[Info-vax] Current VMS engineering quality, was: Re: What's VMS up to these

Sun Mar 18 15:27:48 EDT 2012

Fritz Wuehler <fritz at spamexpire-201203.rodent.frell.theremailer.net> wrote:
> glen herrmannsfeldt <gah at ugcs.caltech.edu> wrote:

>> > IBM can do this stuff correctly, UNIX can't. UNIX and NFS 
>> > are broken, this is just one of a million stupid UNIX non-designs.

>> What does IBM do? On which system?

> IBM shares DASD in a sysplex, across multiple physical machines, 
> with full integrity. Standard on MVS at least since ESA 
> (circa 1987) maybe earlier.

I am not so sure what they have by now, the had RESERVE/RELEASE
at last back to OS/360. For DASD with more than one channel interface,
the RESERVE CCW keeps others away, and RELEASE allows others to use
the device again. Now, what happens when one system goes down after
RESERVE and before RELEASE? Most likely the system hangs.

(snip)
>> > Two phase commit. Don't depend on clients and servers to always get 
>> > along, plan for the times they don't. Don't lose data. Don't hang 
>> > a client machine. It's all basic, obvious stuff for a serious OS. 
>> > UNIX needs work, lots and lots of work.

Well, a primary use for Sun NFS was diskless clients. There isn't 
much at all that the client can do if it can't get to the server.

But for hosts with disks, especially with cross mounting, yes, it
can be a problem.

>> I suppose you could return a fatal write error to the client program,
>> which pretty much means data loss. How many programs have a way to
>> handle a write failure by writing the data somewhere else?

> What difference does that make? Are you saying since the client 
> code is broken we have to accept data loss? Other systems don't 
> work that way. 

What do you tell the client program when the server goes away?

> The transaction gets backed out if the server doesn't respond 
> and the server backs out from its logs when it comes back up. 

And what does the client do in the mean time? 

> UNIX isn't ready for prime time and it won't ever be because the 
> people involved with it don't understand what data integrity is 
> or what software engineering is. They just put broken shit out 
> there with cutesy names that relies on ten thousand other pieces 
> of shit and pat themselves on the back.

Well, as far as I understand it, much of the idea behind unix was
to do things nice, simple, and easy to work with. That was in the tails
of Multics (note the name) which did everything in the most complicated
way. 

With a local disk, you might return a fatal write error. On most 
systems there is no return code that says temporary write failure,
try again later.

> UNIX is borked because robustness was never a part of the design 
> and people said what you just said "how How many programs have a 
> way to  handle a write failure by writing the data somewhere else?" 
> instead of saying "data integrity matters and we will always 
> leave your files, databases, etc. in a known, consistent state"

Synchronous writes are a very important part of NFS data integrity.
That is, that the client knows for sure that the data has been
written to physical disk. 

If you like, soft mounts, as well as I know, return the error to
the client and allow the client to take appropriate action. 

-- glen

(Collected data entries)
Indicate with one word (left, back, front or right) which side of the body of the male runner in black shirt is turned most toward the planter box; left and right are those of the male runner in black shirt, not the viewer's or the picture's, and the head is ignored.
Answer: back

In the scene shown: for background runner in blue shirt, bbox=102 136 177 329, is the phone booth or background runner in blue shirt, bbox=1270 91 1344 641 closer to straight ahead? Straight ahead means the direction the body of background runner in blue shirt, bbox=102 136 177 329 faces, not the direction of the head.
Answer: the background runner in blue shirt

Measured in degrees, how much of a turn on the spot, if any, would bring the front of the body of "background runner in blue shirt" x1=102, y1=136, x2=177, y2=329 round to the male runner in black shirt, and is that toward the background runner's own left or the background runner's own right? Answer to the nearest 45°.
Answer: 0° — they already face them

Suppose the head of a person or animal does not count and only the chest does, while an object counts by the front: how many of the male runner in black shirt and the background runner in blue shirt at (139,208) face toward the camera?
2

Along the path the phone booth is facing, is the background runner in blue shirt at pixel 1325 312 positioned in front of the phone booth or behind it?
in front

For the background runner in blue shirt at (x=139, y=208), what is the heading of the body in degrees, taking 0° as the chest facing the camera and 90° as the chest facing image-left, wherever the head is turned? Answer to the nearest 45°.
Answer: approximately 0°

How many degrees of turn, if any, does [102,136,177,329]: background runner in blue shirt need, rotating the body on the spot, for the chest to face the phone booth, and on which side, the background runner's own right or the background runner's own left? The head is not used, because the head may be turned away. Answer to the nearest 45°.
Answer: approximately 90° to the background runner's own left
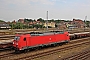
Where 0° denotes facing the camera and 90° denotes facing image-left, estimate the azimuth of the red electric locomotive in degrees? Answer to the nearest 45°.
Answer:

TASK REQUIREMENTS:
In the forum thread on VMS engineering quality, what is named as a primary use for Sun NFS?

SOLUTION FOR THIS PROBLEM:
Diskless clients.